Megan Woods has been accused of dragging the chain on a long-delayed master plan to transform New Zealand's science and innovation sector.
But the Minister for Science, Research and Innovation (RSI) says the Covid-19 crisis has put the strategy on hold - and argues rushing it through now "would not be right".
The Government began developing its RSI strategy back in 2018 and originally planned to launch it in June last year, but the deadline was pushed back to carry out more consultation.
Woods had hoped to put out the final strategy early this year, but opted to delay the release again as the Government dealt with Covid-19.
The strategy carried a vision of 2027 in which New Zealand would be a "global innovation hub" and "a world-class generator of new ideas", while spending 2 per cent of GDP on R&D, compared with about 1.4 per cent today.
The strategy would serve as a guide for where government investment should be targeted, as well as how to improve the quality and impact of science.
It also sought to build stronger links between institutes, innovators and markets here and overseas, while tackling long-standing issues like better engaging with Māori, and fostering more diversity in the space.

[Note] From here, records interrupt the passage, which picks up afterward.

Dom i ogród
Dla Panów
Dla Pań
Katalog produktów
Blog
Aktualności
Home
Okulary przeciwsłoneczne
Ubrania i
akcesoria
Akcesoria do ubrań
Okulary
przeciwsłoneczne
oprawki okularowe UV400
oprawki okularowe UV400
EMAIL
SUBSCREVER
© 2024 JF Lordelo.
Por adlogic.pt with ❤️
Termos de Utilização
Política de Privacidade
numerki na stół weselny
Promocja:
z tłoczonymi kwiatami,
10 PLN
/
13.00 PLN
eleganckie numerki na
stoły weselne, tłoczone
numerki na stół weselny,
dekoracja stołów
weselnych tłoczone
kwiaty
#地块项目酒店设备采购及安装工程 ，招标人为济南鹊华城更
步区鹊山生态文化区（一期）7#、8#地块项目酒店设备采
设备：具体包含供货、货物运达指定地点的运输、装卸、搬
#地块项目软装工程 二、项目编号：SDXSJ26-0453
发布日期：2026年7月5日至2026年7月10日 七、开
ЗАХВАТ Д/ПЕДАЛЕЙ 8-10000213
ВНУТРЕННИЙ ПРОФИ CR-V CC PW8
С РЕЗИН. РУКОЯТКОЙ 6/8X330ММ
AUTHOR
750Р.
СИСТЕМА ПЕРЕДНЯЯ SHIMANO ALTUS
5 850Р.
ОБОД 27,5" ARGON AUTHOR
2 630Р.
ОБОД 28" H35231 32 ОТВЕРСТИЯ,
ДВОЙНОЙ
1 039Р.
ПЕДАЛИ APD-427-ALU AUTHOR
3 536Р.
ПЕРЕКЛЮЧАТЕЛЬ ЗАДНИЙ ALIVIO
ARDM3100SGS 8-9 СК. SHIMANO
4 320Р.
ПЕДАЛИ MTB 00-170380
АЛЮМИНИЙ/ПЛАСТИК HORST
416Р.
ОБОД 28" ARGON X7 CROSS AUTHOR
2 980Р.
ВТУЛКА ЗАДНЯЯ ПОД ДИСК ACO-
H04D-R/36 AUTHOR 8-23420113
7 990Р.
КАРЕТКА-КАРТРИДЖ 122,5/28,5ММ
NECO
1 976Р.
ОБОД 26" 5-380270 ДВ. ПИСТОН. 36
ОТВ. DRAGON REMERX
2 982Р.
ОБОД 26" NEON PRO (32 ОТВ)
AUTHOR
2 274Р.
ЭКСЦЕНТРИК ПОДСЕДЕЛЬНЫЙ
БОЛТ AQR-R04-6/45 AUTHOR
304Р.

National's RSI spokeswoman Dr Parmjeet Parmar questioned why, after a nearly a whole term of government, the strategy was still "nowhere to be seen".
"The scientific community and the innovative business sector deserves better."
Parmar pointed to Treasury documents showing the strategy was supposed to have been released more than a year ago - and that investment in innovation had been delayed as a result.
"This lack of action is only creating more uncertainty within businesses, that are already struggling to rebound from Covid-19," Parmar said.
"Research, science and innovation appears to be low on this Government's list of priorities or the minister is struggling to come up with her strategy."
Parmar argued Covid-19 shouldn't be a reason not to deliver the plan.
Woods told the Herald that the Ministry of Business, Innovation and Employment had been working closely with the sector on the strategy, and it had become clear in late 2018 and early 2019 that more "in-depth" consultation was needed.
That finished last year and attracted more than 100 submissions. She said those gave feedback were "far happier" with that approach than a rushed one.
"We had hoped to launch the Strategy in early 2020, but Covid-19 has put that on hold," she said.
"It would not be right for the sector, or New Zealand, if we were to rush out a strategy that may not be fit for the new challenges and opportunities we now face as a country.
"We are taking the time to understand how we may need to adapt the RSI Strategy so that it is truly fit-for-purpose."
In June, the Government again decided to delay the launch - this time until after the election.
Science commentator Professor Shaun Hendy said there was frustration in the sector over not having the strategy in place.
"But I think if they rushed to bring something out during lockdown, it would be almost instantly obsolete - we need to take a look at the science system post-Covid."
Hendy saw a range of critical issues in the sector that urgently needed addressing: among them, job security for early career researchers, and systemic problems with Crown research institutes (CRIs) just highlighted in a new review.
"The Covid-19 reset gives us a chance to address some of those, as well as responding to the changed landscape."
New Zealand Association of Scientists (NZAS) president Professor Troy Baisden said it was "unfortunate but unsurprising" that a final strategy hadn't yet emerged to guide post-Covid budgets and changes.
"Serious thinking is under way, because the challenges of the pandemic have made it clearly that parts of the research put in place over the last decade aren't working well, and interfere with the parts that do work," Baisden said.
"The NZAS has raised warnings as many of the problematic structures were put in place, because they went against good recommendations and strategy and defied international best practice."
Baisden said the CRI review had flagged many of those problems - the institutes had become "too corporate" and were run mainly to stabilise "inherently unstable finances" - while the draft version of the strategy pointed to another.
"Compared to international norms, we don't support stable institutions and the people in them, aiming funding only to produce activity rather than building foundations or careers.
"We need more success like we saw from the management of Covid-19, where a small pool of excellent researchers and science communicators were primed and ready to go, to serve New Zealand."